Super council must balance all aspects of region: Submission
TANNUM Sands resident Max McAuley has strong feelings about the amalgamation of this region's councils.
Max was one of many people in the Gladstone region who took the time to make a submission to the Local Government Reforms Commission by the closing date of May 25 relating to amalgamations.
"If amalgamations should happen it should be for positive reasons rather than just to have a change,'' he said.
"In this region it should be targeted toward developing the Port Curtis region into a fully dynamic region.''
Mr McAuley said before living in Tannum Sands within the Calliope Shire, he had lived in Gladstone and "had a feeling for both".
He said under the current situation, Gladstone was surrounded by the Calliope Shire Council.
But he said if there was to be a merger of Gladstone, Calliope and other councils, Gladstone should not dominate the new region although it would have the major population base.
"I don't know that Gladstone has the experience to make decisions over rural areas.
"It does not have the seachange and treechange experience that Calliope Shire Council has.
"Any amalgamation needs to look at the super council as a new entity with all the aspects of the region in balance.

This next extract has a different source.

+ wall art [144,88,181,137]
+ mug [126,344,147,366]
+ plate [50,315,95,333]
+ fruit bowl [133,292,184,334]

Mr McAuley said the administration of the new council should be in the Calliope Shire which would be more central than if it was situated in Gladstone.
"Also any new council should not have a name linking it with the names of any of the existing councils in the region.

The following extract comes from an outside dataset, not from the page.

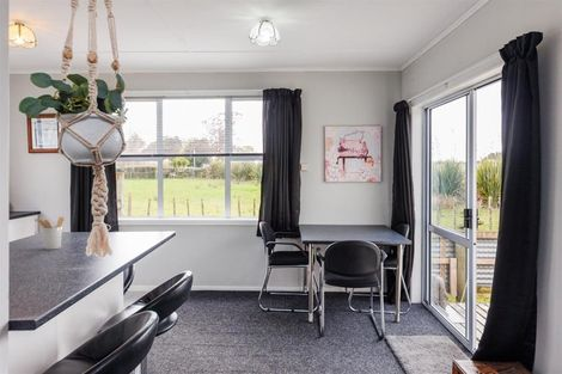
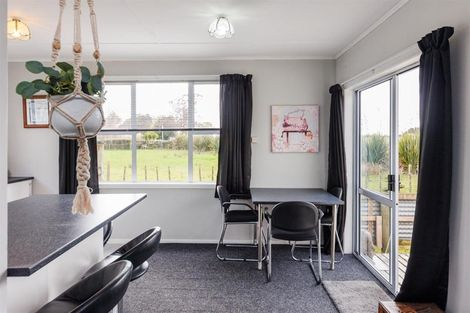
- utensil holder [36,215,66,251]
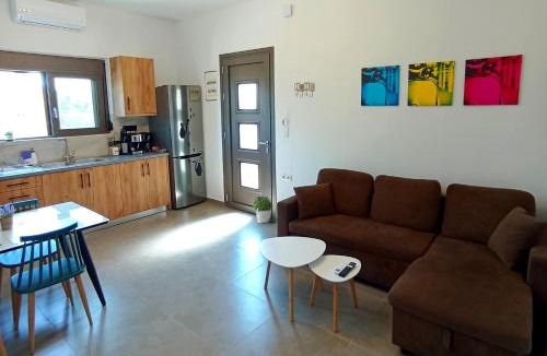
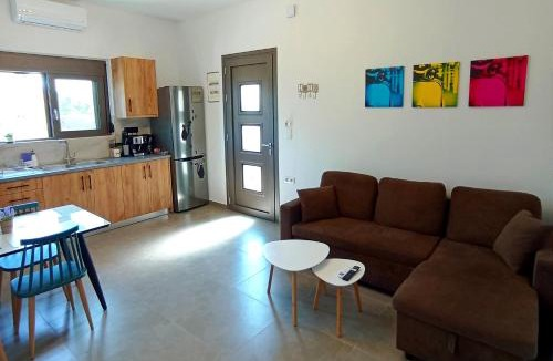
- potted plant [252,194,274,224]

"Possible names could be Curtis Regional Council or Port Curtis Regional Council,'' he said.
Calliope council has pointed to the strength of feeling over forced amalgamations among its ratepayers.
The council conducted information booths in four locations.
A spokesperson for the council yesterday said the booths attracted more than 1500 submissions from residents.
These submissions have been forwarded to the commission to assist it in its decisions on council mergers.
The spokesperson said the 1500 submissions did not include private submissions made by shire residents.